Ideias para Adiar o Fim do Mundo (Companhia das Letras, 88 páginas, R$ 24,90) não é um repositório de diretrizes simples, de metas desejadas para os humanos salvarem a sua pele. A obra, fruto de três conferências do autor, é um chamado para se repensar as premissas das nossas sociedades, em que a humanidade se confunde com o tecnicismo e a busca exponencial pelo progresso.

Em vários momentos do livro, citando o xamã yanomami Davi Kopenawa ou o antropólogo Eduardo Viveros de Castro, Ailton lembra de um dado: se o assunto é o fim do mundo, os povos marginalizados, invadidos e atacados há séculos são, de certa forma, os grandes especialistas. A Terra como os povos indígenas a conheciam no século 16 acabou com a chegada de colonizadores europeus – quando não foram dizimados pelo mero contato ou por guerras, eles foram relegados a territórios limitados e estrangeiros a suas tradições. “Tem quinhentos anos que os índios estão resistindo, eu estou preocupado é com os brancos, como que vão fazer para escapar dessa”, diz.
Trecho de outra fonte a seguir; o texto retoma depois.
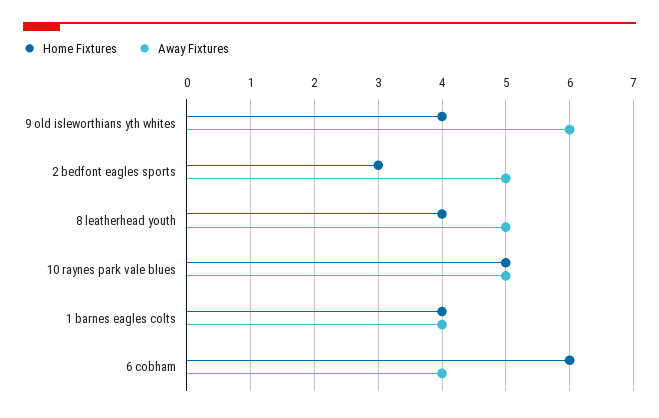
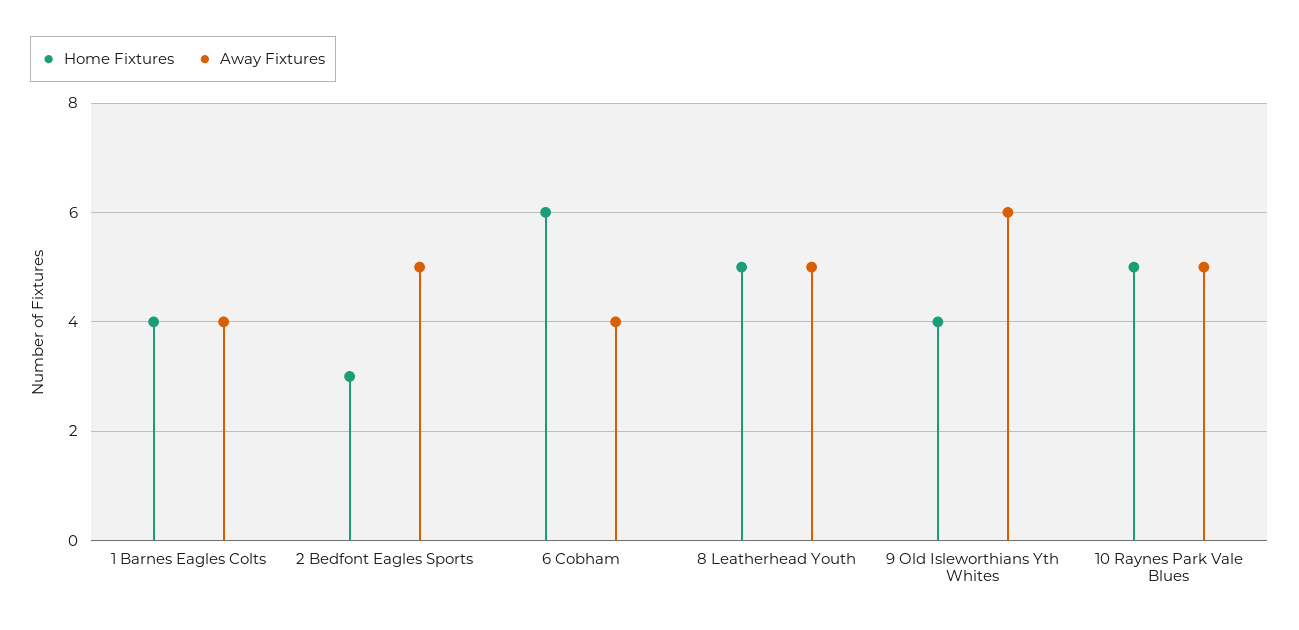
Home Fixtures, 8 leatherhead youth: 4 -> 5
Um dos pontos reiterados por Ailton é o conceito limitador de humanidade para as civilizações de hoje – em que homens se veem como algo separado da natureza. “Eu não percebo onde tem alguma coisa que não seja natureza. Tudo é natureza. O cosmos é natureza. Tudo em que eu consigo pensar é natureza”, explica o líder do povo Krenak.

REINVENTAR O MUNDO

Ideias para Adiar o Fim do Mundo ainda fala do fetiche por manter apenas “amostras grátis da Terra”, do falso desenvolvimento sustentável e de um mundo centrado mais em consumidores do que pessoas. “Nosso tempo é especialista em criar ausência: do sentido de viver em sociedade, do próprio sentido da experiência da vida. Isso gera uma intolerância muito grande com relação a quem ainda é capaz de experimentar o prazer de estar vivo, de dançar, de cantar”, diz.

Se o mundo está em queda, em um abismo, para ele é preciso voltar a reconhecer a vida como um campo do gozo, e não da busca por riqueza e acumulação. É necessário inventar os próprios paraquedas. Para adiar o fim do mundo, parece concluir, é obrigatório começar com a urgente (e libertadora) tarefa de tentar reinventá-lo.